The work comes first

Still, there are other artists who believe there is a lot at stake when an artist has signed up for a show. Apologizing for the actions citing gynecological problems is not so easy in India. “The work is worship for any performer. No one will want to hinder that. We try to accommodate ourselves, ”says Lagnajita. According to her, Dona adds: “You should also think about the costs involved in a particular program. For a great name like Shreya Ghoshal, retiring at the last moment while telling organizers why they can't act is not feasible. Artists have to keep their word. If we don't consider the genre at all, I know how Sourav (Ganguly) doesn't miss any of his television shows, even if he has health problems. A lot depends on him, ”he explains.

Awareness is the key

While many want to understand the point of view of the organizers, sharing with members of the band or team has become relatively easy over the years. “The situation is much better than it was before, when I started working. Some organizers are strict regarding the details of their contract and others simply do not realize that a performer could also have certain gynecological problems to deal with. This is where consciousness helps. I have 13-14 male team members. I have repeatedly told them to be sensitive to women's requirements. A few days ago, a member of the band had discussed my menopause problems with me, ”shares singer Lopamudra Mitra.

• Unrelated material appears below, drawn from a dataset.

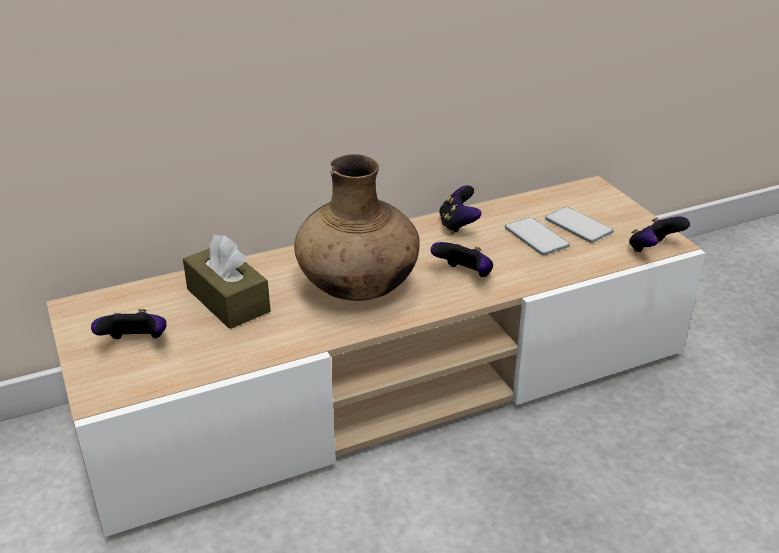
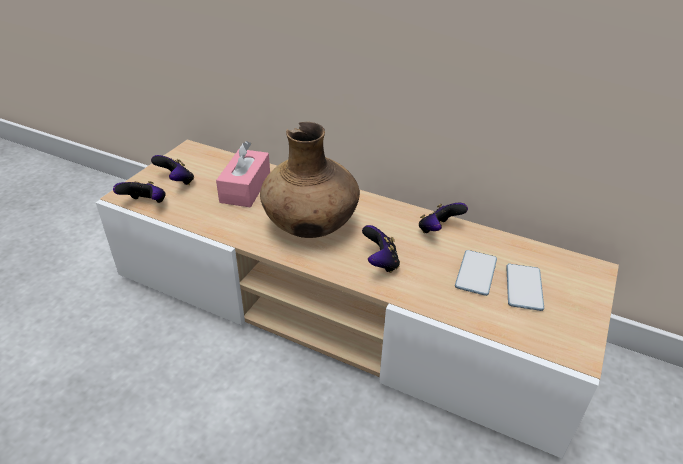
camera: 50 degrees right, 5 degrees up
brown tissue box [183,235,271,329] -> pink tissue box [216,141,270,207]
game controller [629,217,690,252] -> game controller moved to [113,181,166,203]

Still some are blessed with a very workable situation to handle such instances. For Somlata Acharya, her reliable team of managers handles all her concerns with the organisers. “I have never faced such a situation till date. Besides, my team does all the talking with the organisers. I find it a natural thing. Like mental health issues, such taboos too need to be broken, ”she says.

Some also feel that the ads and brands that serve women and their gynecological health should send a stronger and clearer message. “Giving women the right to talk about their gynecological problems is also a kind of independence that we look forward to. Protest when medical stores wrap sanitary packs in black polythene transport bags. It is important to give voice to these concerns because suppressing them can also generate more gynecological problems, explains Sanchita.

Perhaps, it is these inclusions that will help build a healthier society in the future.